Remarks on the Budget

Posted by
Doug Elmendorf
on
December 6, 2013

I was pleased to participate on Tuesday in a conference on the budget organized by the Rudman Center at the University of New Hampshire. (The Rudman Center is named in honor of Warren Rudman, who served as a Senator from New Hampshire between 1980 and 1993.) At the beginning of the panel on which I spoke, I offered the following thoughts based on CBO’s recent analyses:

Federal debt held by the public is now about 72 percent of GDP—its highest level in our history except for a brief period around the end of World War II. If current laws generally remain in place, federal debt would be roughly the same, high percentage of GDP 10 years from now. And under CBO’s extension of the current-law baseline, debt would reach 100 percent of GDP 25 years from now.

Federal Debt, Spending, and Revenues Under CBO's Extended Baseline

I’d like to make three points about the budget outlook that are crucial for lawmakers and citizens to understand.

First, high federal debt has a significant cost in the long run. Even if debt never rose any further as a percentage of GDP, future wages and incomes would be lower than they would be with less debt. Also, lawmakers’ ability to respond to future financial crises, recessions, and international threats would be much more constrained and the risk of a fiscal crisis would be higher than if we had less debt.

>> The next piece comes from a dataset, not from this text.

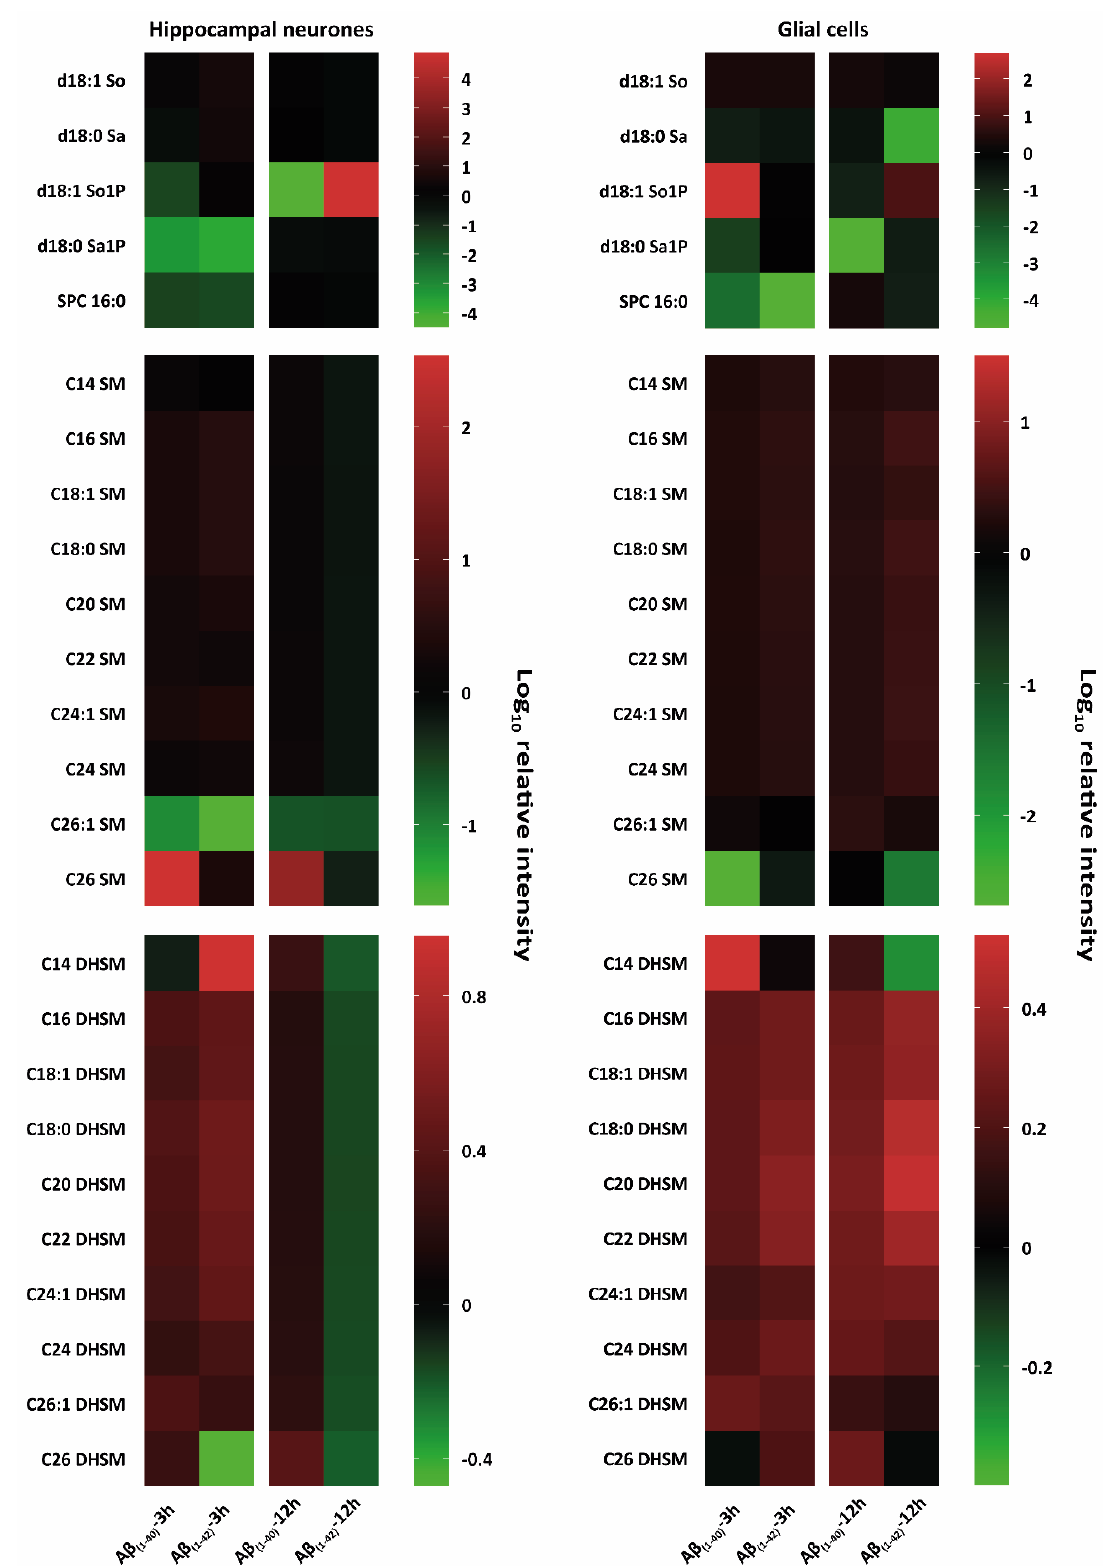
Figure 3. Heat-map-based mass spectrometry analysis of sphingophospholipid classes from hippocampal neurones and glial cells after 3 h and 12 h A β treatment. Here, we examined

None of that implies that high debt is the only challenge the country faces or necessarily the largest challenge we face. At a panel last March about the state of the economy, I said that the most visible and costly economic problem in this country today is the large number of people who cannot find jobs. But the high, and ultimately rising, level of federal debt is a significant problem as well.

My second point is that the growth in debt that CBO projects is driven not by a general increase in the size of the federal government but by growth in the cost of a few large programs. In our extended baseline, we project that outlays for Social Security and the major health care programs—in particular, Medicare and Medicaid—will be twice as large relative to the size of the economy in 2038 as they have been, on average, during the past 40 years. Three-quarters of the projected growth in those programs over the next 25 years stems from the aging of the population and rising health care spending per beneficiary; the remaining quarter owes to the expansion of insurance subsidies under the Affordable Care Act. Even after that expansion is in place, about three-fifths of all federal spending for the major health care programs will finance care for people over age 65, one-fifth will finance care for the blind and disabled, and only one-fifth will finance care for able-bodied nonelderly people.

Meanwhile, by 2020 under current law, federal spending apart from that for Social Security and major health care programs will drop to its smallest percentage of total output in more than 70 years. That broad category includes federal spending that represents investment in physical infrastructure such as highways, in education, and in research and development. Also by 2020 under current law, federal revenues will be a larger percentage of output than they have been in 30 of the past 40 years. Still, the rising cost of those few large programs, along with growing interest on the debt, would lead to widening deficits.

Federal Spending and Revenues Under CBO's Extended Baseline, Compared with Past Averages

My third point is that the task of deficit reduction is complicated by the economy’s slow recovery from the severe recession. By CBO’s estimate, the economy is now about 5 million jobs short of where it would be if the unemployment rate was down to its sustainable level and participation in the labor force was consistent with its prerecession trend. The primary cause of the lack of jobs is a shortfall in the demand for goods and services relative to the productive capacity of the economy and thus a shortfall in the demand for workers. The main reason demand is weak is the lingering effects of the housing bubble and financial crisis. Also contributing, however, is the most abrupt fiscal tightening that has occurred since the end of World War II, with the deficit shrinking from about 10 percent of gross domestic product (GDP) in fiscal year 2009 to about 4 percent in 2013. Although that tightening has had the beneficial effect of slowing the accumulation of federal debt, it also has slowed economic growth during the past few years.

Thus, lawmakers face difficult trade-offs when deciding how quickly to carry out policy changes that would make the path of federal debt more sustainable. Policy changes that led to less fiscal tightening in the near term but greater tightening in later years would improve the economic outlook for both time horizons relative to our current projections.